Dataset A: list of taxi stations in Paris (dataset name: paris_taxis_stations).

station_id

station_name

station_address

1

Tour Eiffel

69 quai Branly, 75007 Paris

2

Rennes - Montparnasse

1 place du dix huit Juin 1940, 75006 Paris

Dataset B: number of taxis waiting per station in Paris.

station_id

number

1

10

2

15

Dataset A after being enriched with a field from dataset B, using the Join dataset processor:

station_id

number

station_name

station_address

1

10

Tour Eiffel

69 quai Branly, 75007 Paris

2

15

Rennes - Montparnasse

1 place du dix huit Juin 1940, 75006 Paris

Join with "One line" parameter set

The example datasets used in the following example are the same as in the previous one.

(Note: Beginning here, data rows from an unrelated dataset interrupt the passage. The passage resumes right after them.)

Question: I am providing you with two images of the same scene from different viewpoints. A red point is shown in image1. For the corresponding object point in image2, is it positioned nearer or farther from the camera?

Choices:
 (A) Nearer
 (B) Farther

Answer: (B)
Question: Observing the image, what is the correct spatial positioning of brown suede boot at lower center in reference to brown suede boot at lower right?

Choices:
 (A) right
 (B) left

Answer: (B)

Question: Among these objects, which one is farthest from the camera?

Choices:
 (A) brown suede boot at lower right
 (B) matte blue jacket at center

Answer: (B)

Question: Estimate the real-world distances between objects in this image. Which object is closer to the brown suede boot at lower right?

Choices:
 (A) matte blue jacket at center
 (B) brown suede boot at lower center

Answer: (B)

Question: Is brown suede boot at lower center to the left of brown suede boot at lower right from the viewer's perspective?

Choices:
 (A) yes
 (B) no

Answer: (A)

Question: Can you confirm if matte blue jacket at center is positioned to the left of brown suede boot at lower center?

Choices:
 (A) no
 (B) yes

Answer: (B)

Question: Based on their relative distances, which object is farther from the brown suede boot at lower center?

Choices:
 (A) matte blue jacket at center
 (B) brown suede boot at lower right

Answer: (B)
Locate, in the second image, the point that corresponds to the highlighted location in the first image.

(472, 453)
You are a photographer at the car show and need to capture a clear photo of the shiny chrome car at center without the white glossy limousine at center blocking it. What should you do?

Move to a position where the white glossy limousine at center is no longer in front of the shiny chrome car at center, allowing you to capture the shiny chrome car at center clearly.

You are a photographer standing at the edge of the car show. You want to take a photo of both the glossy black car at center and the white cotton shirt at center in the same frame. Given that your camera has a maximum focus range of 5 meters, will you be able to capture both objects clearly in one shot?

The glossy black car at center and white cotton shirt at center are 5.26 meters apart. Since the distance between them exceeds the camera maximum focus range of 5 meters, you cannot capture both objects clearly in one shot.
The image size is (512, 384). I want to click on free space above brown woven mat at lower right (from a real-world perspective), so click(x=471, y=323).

Dataset A contains two rows for the first station:

station_id

station_name

station_address

1

Tour Eiffel

69 quai Branly, 75007 Paris

1

Quai Branly

69 quai Branly, 75007 Paris

2

Rennes - Montparnasse

1 place du dix huit Juin 1940, 75006 Paris

If One line is set (with | set as separator), the Join will result in:

station_id

number

station_name

station_address

1

10

Tour Eiffel|Quai Branly

69 quai Branly, 75007 Paris|69 quai Branly, 75007 Paris

2

15

Rennes - Montparnasse

1 place du dix huit Juin 1940, 75006 Paris

However, if One line is not set, the Join will result in:

station_id

number

station_name

station_address

1

10

Tour Eiffel

69 quai Branly, 75007 Paris

1

10

Quai Branly

69 quai Branly, 75007 Paris

2

15

Rennes - Montparnasse

1 place du dix huit Juin 1940, 75006 Paris

Join with different field types

Integers, decimals and text field containing numerical values can be joined together.

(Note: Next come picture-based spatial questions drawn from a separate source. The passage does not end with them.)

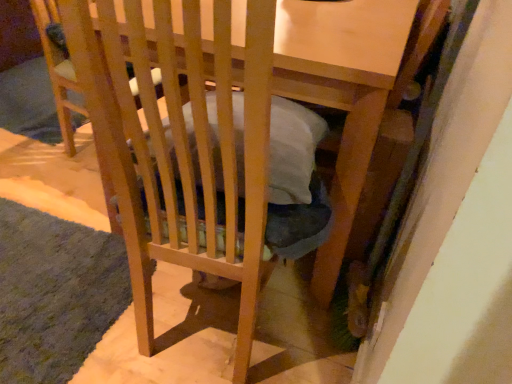
Question: Considering the relative sizes of wooden folding chair at center and green shaggy rug at lower left in the image provided, is wooden folding chair at center bigger than green shaggy rug at lower left?

Choices:
 (A) yes
 (B) no

Answer: (A)

Question: Are wooden folding chair at center and green shaggy rug at lower left far apart?

Choices:
 (A) no
 (B) yes

Answer: (A)

Question: Is wooden folding chair at center taller than green shaggy rug at lower left?

Choices:
 (A) no
 (B) yes

Answer: (B)

Question: Considering the relative sizes of wooden folding chair at center and green shaggy rug at lower left in the image provided, is wooden folding chair at center smaller than green shaggy rug at lower left?

Choices:
 (A) no
 (B) yes

Answer: (A)

Question: From a real-world perspective, is wooden folding chair at center physically above green shaggy rug at lower left?

Choices:
 (A) yes
 (B) no

Answer: (A)

Question: Is wooden folding chair at center aimed at green shaggy rug at lower left?

Choices:
 (A) yes
 (B) no

Answer: (B)

Question: From the image's perspective, is green shaggy rug at lower left on top of wooden folding chair at center?

Choices:
 (A) yes
 (B) no

Answer: (B)

Question: Considering the relative positions of green shaggy rug at lower left and wooden folding chair at center in the image provided, is green shaggy rug at lower left to the left of wooden folding chair at center from the viewer's perspective?

Choices:
 (A) yes
 (B) no

Answer: (A)

Question: Is wooden folding chair at center surrounded by green shaggy rug at lower left?

Choices:
 (A) no
 (B) yes

Answer: (A)

Question: Is the depth of green shaggy rug at lower left less than that of wooden folding chair at center?

Choices:
 (A) no
 (B) yes

Answer: (B)

Question: Is green shaggy rug at lower left facing away from wooden folding chair at center?

Choices:
 (A) yes
 (B) no

Answer: (B)

Question: Is green shaggy rug at lower left shorter than wooden folding chair at center?

Choices:
 (A) no
 (B) yes

Answer: (B)

Question: Considering the relative positions of green shaggy rug at lower left and wooden folding chair at center in the image provided, is green shaggy rug at lower left to the left or to the right of wooden folding chair at center?

Choices:
 (A) left
 (B) right

Answer: (A)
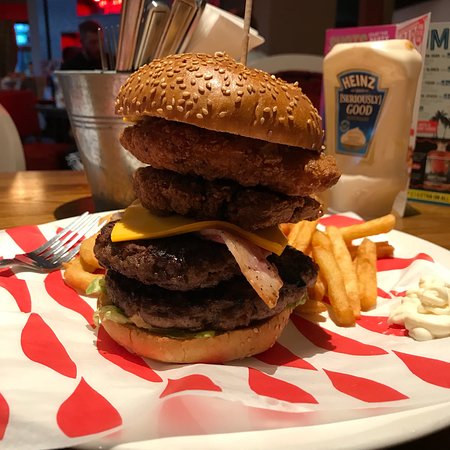
At what (x,y) coordinates should I click in order to perform the action: click on glass. Please return your answer as a coordinate pair (x, y). The image size is (450, 450). Looking at the image, I should click on (367, 167).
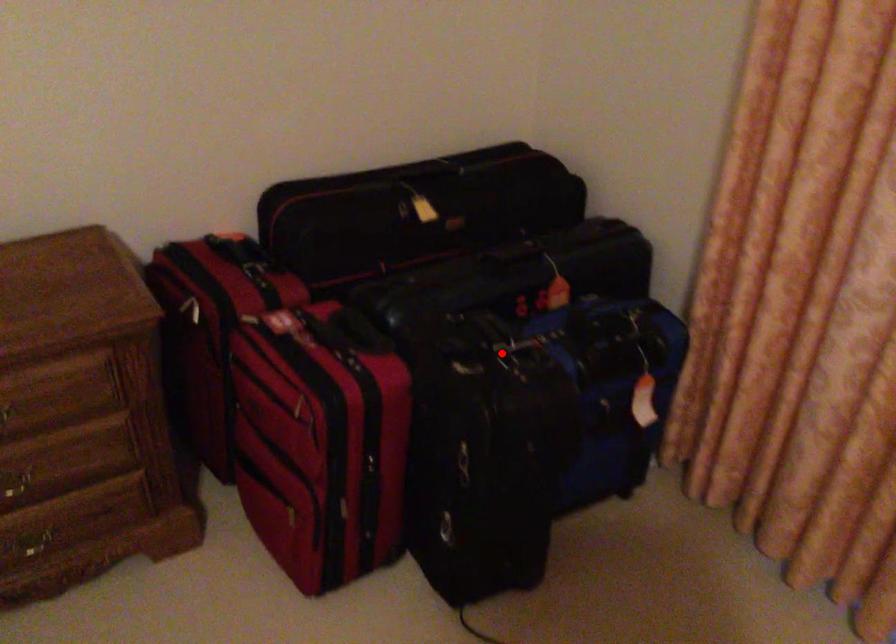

Dataset A: With decimal fields and text fields containing numerical values.

insee_code (text)

bloom_competition_result (decimal)

01262

2.0

90010

4.0

57355

2.0

Dataset B: With integer fields.

bloom_ranks (integer)

2

Dataset A after using Join dataset: the matching between values 2 and 2.0 is successful despite the type difference.

insee_code (text)

bloom_competition_result (decimal)

01262

2

57355

2

It is possible to a second Join dataset processor, such as this dataset C:

city (text)

insee_code (integer)

postal_code (text)

Montluel

1262

01120

Belfort

90010

90000

Kalhausen

57355

57412

Dataset A after being joined with datasets B and C:

insee_code (text)

bloom_competition_result (decimal)

city (text)

postal_code (text)

01262

2

Montluel

01120

57355

2

Kalhausen

57412

Even though the insee_code was not in the same type, the matching happened. The matching worked even for the value 1262 in the first dataset (note the absence of leading 0, due to it being an integer value), that matched against the value 01262 in the second dataset. While most column types can be retrieved by using the Join dataset processor, file type columns do not yield the actual resource through the processor, but instead yield the identifier of the underlying resource.